Document text
== == ==

BIG DRAMA SHOW ON THE ROAD

Yo Dougie,

Been awhile since I’ve written to the mailbag. I’m excited for Saturday night though I will miss it due to a wedding. But I’ll find a way!

Anyway, I’m wondering what your thoughts on the middleweight and super flyweight match-ups are. What strategy should Kell Brook follow in order to score a tall-ordered upset? Obviously, GGG will just need to continue his usual gameplan of aggressively pressuring and counter-punching. It seems like Kell is relying on his new bulk, which seems to tell us he wants to stand toe-to-toe and try to impose his strength. Therefore, is fighting fire with fire a smart gameplan for him? If so how can he possibly survive? What would you have considered as an effective gameplan?

The Little Drama Show is just going to be a fun fight to watch. Chocolatito is the favorite here with his high-volume pressure fighting. So what do you think Cuadras would need to do to defeat the pound-for-pound king?

On a side bar, I’ve been reading a bit on Paul Williams lately and he seems to be doing well. My understanding was he was scheduled to fight Canelo Alvarez before his accident. I’m sure you’ve been asked this, but how would you have seen this fight turnout? Where would Paul Williams career turnout?

Would a GGG-Williams match-up been possible? Who would win that fight? Thanks, Dougie! Enjoy your weekend! – Mike, Hudson Ct., NJ

I think Williams’ best fighting days were behind him before his tragic motorcycle accident, so I doubt he would have still been a middleweight player by the time GGG began to emerge as a force in the division. Had they fought in 2013 or 2014 I think Golovkin would have knocked Williams out as cold as Sergio Martinez did in his late-2010 rematch with the gangly southpaw volume puncher.

I also think Canelo would have defeated Williams had they fought in September 2012 as was planned. I think P-Will would have given Canelo, only 21 at the time, a tough fight but I believe the young Mexican star would have landed the harder, cleaner punches en route to a close but legit UD or a late TKO.

Williams was a dangerous foe on paper but by 2012 his grueling 12-round war with Martinez (in their first bout in December 2009), second-round KO rematch loss to “Maravilla,” and the punishment he absorbed during his gift decision over Erislandy Lara had taken its toll on his 6-foot-3 body. I think Team Canelo was well aware of this. In February 2012, Williams was taken 12 rounds by Nobuhiro Ishida, a tough Japanese journeyman that Canelo had promoted in Mexico. Canelo had also sparred with Ishida and had knocked the 6-foot-2 junior middleweight/middleweight out cold in one of those sparring sessions. So there’s no doubt in my mind that Canelo would have entered a fight with Williams with a lot of confidence.

What strategy should Kell Brook follow in order to score a tall-ordered upset? Hit and not get hit. Duh!

It seems like Kell is relying on his new bulk, which seems to tell us he wants to stand toe-to-toe and try to impose his strength. Just because Brook trained for this bout a lot heavier (and more muscled) than usual doesn’t mean that he’s going to RELY on his “new bulk” come fight time. Brook obviously wants as much physical strength and punch resistance as he can possibly have on his side as he goes about the business of outboxing a master pressure fighter.

== == ==

Information supplied

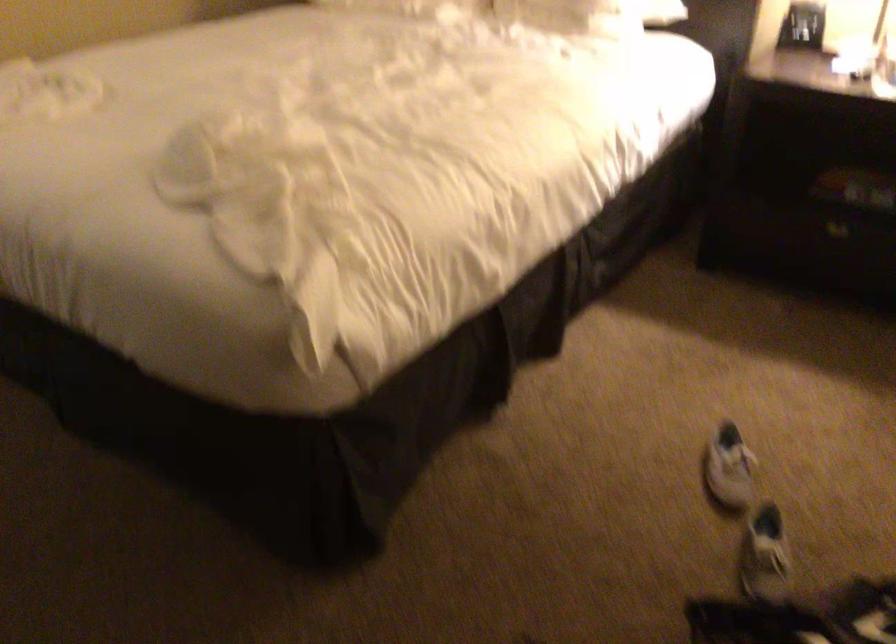
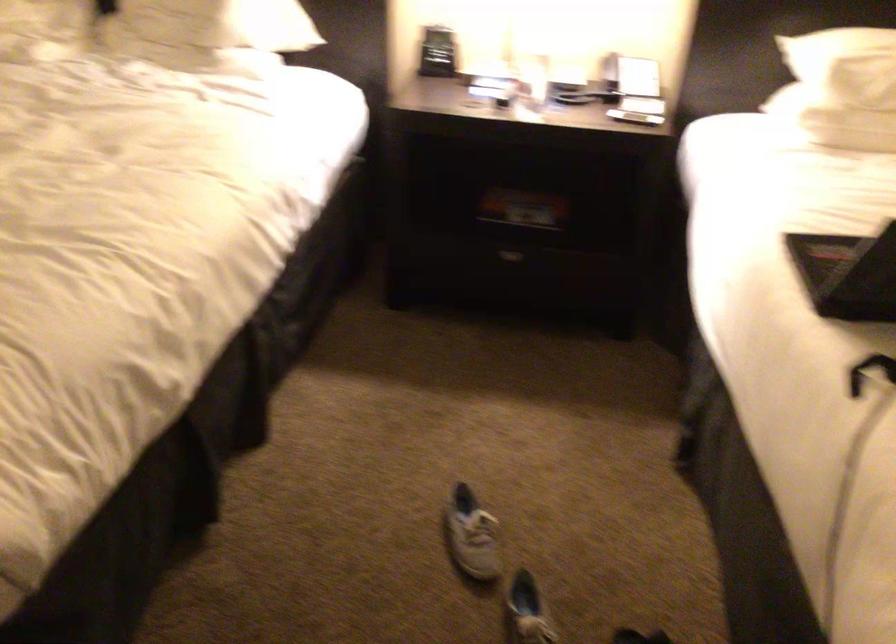
Locate, in the second image, the point that corresponds to the point at 731,468 in the first image.

(470, 535)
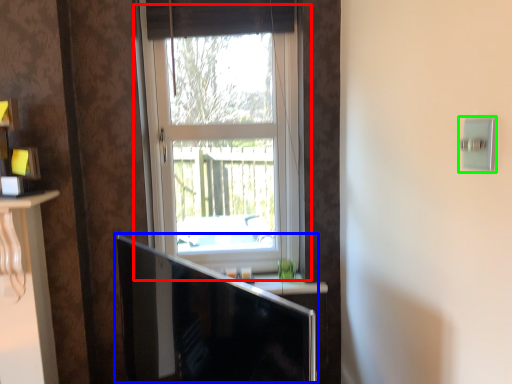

== == ==

Complete the following
(A) Translate this sentence from the boxing mailbag into Spanish: "I also think Canelo would have defeated Williams had they fought in September 2012 as was planned."
(B) For each statement below, decide whether the boxing mailbag supports it. Answer yes or no and quote the deciding words.
(i) Nobuhiro Ishida took Williams 12 rounds in February 2012.
(ii) Canelo was 25 at the time of the fight planned for September 2012.
(iii) Martinez beat Williams on points in their rematch.

Solutions to the tasks
(A) También creo que Canelo habría derrotado a Williams si hubieran peleado en septiembre de 2012, como estaba previsto.

(B)
(i) Yes: "In February 2012, Williams was taken 12 rounds by Nobuhiro Ishida"
(ii) No: "only 21 at the time"
(iii) No: "second-round KO rematch loss"